No es que los intelectuales sean los ciudadanos más valientes. Puede que se encuentren entre los más cobardes, pero demuestran una mayor capacidad de asimilación y resistencia. Son además los que trascienden.

Jorge Edwards, en su biografía de Pablo Neruda, Adiós, Poeta, dice: “A Fidel siempre lo encontré irritado frente a los escritores, desconfiado, como si ese precario poder que ellos manejan, el que les confiere el uso y el arte de la palabra, amargara de algún modo, en su núcleo más vital y sensible, el poder suyo”.

En la biografía sobre Stalin de Edward Radzinsky se narra la preparación de un juicio a Babel y Meyerhold, que involucraría a figuras como Eisenstein, Katoyev y Ehrenburg. Pero en el curso de los interrogatorios, Stalin pierde la fe en que los intelectuales jueguen su papel tal y como estaba planeado. Deja de confiar en el proceso, ya que, por ejemplo, Babel lo admite todo y luego se retracta. Stalin decide que los artistas son tipos impredecibles, a un grado sumamente peligroso: que admitían demasiado fácil culpas inventadas, pero que con igual facilidad negaban lo dicho un minuto antes. Entonces optó por matarlos en forma callada.

### OBJETIVO A
Duplique el listado desde su primera línea hasta la línea que contiene "order: Gruiformes", incluida esta.
El fragmento y el listado no guardan relación entre sí.

### DATOS DE LA TAREA
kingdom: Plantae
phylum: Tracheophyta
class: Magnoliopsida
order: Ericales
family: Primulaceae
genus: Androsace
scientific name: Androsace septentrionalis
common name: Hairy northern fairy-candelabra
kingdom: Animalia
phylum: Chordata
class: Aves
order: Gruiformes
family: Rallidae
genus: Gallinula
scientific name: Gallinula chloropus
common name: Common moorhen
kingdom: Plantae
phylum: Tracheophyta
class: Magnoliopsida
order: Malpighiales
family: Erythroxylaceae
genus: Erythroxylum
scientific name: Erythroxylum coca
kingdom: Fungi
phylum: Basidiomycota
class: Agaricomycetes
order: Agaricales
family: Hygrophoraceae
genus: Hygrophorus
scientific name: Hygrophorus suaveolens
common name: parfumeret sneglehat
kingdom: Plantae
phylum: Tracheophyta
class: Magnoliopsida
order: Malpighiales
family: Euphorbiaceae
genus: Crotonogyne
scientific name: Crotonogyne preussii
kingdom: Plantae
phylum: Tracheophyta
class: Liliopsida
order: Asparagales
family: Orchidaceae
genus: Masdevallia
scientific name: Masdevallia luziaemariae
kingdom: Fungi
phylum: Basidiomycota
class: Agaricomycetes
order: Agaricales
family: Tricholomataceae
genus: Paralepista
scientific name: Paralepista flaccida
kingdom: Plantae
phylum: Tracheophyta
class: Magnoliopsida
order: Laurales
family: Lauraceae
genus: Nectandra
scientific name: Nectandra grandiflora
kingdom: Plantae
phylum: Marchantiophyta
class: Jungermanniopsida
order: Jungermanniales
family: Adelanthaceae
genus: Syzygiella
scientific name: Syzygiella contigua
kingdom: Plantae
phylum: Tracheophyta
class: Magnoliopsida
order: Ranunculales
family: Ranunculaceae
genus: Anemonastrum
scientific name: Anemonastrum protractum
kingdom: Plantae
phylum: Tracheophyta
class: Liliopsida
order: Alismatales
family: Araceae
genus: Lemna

### OBJETIVO B
Según el fragmento sobre los intelectuales y el poder, ¿a qué figuras involucraría el juicio que se preparaba contra Babel y Meyerhold?

### RESPUESTA COMPLETA A
kingdom: Plantae
phylum: Tracheophyta
class: Magnoliopsida
order: Ericales
family: Primulaceae
genus: Androsace
scientific name: Androsace septentrionalis
common name: Hairy northern fairy-candelabra
kingdom: Animalia
phylum: Chordata
class: Aves
order: Gruiformes

### RESPUESTA COMPLETA B
A figuras como Eisenstein, Katoyev y Ehrenburg.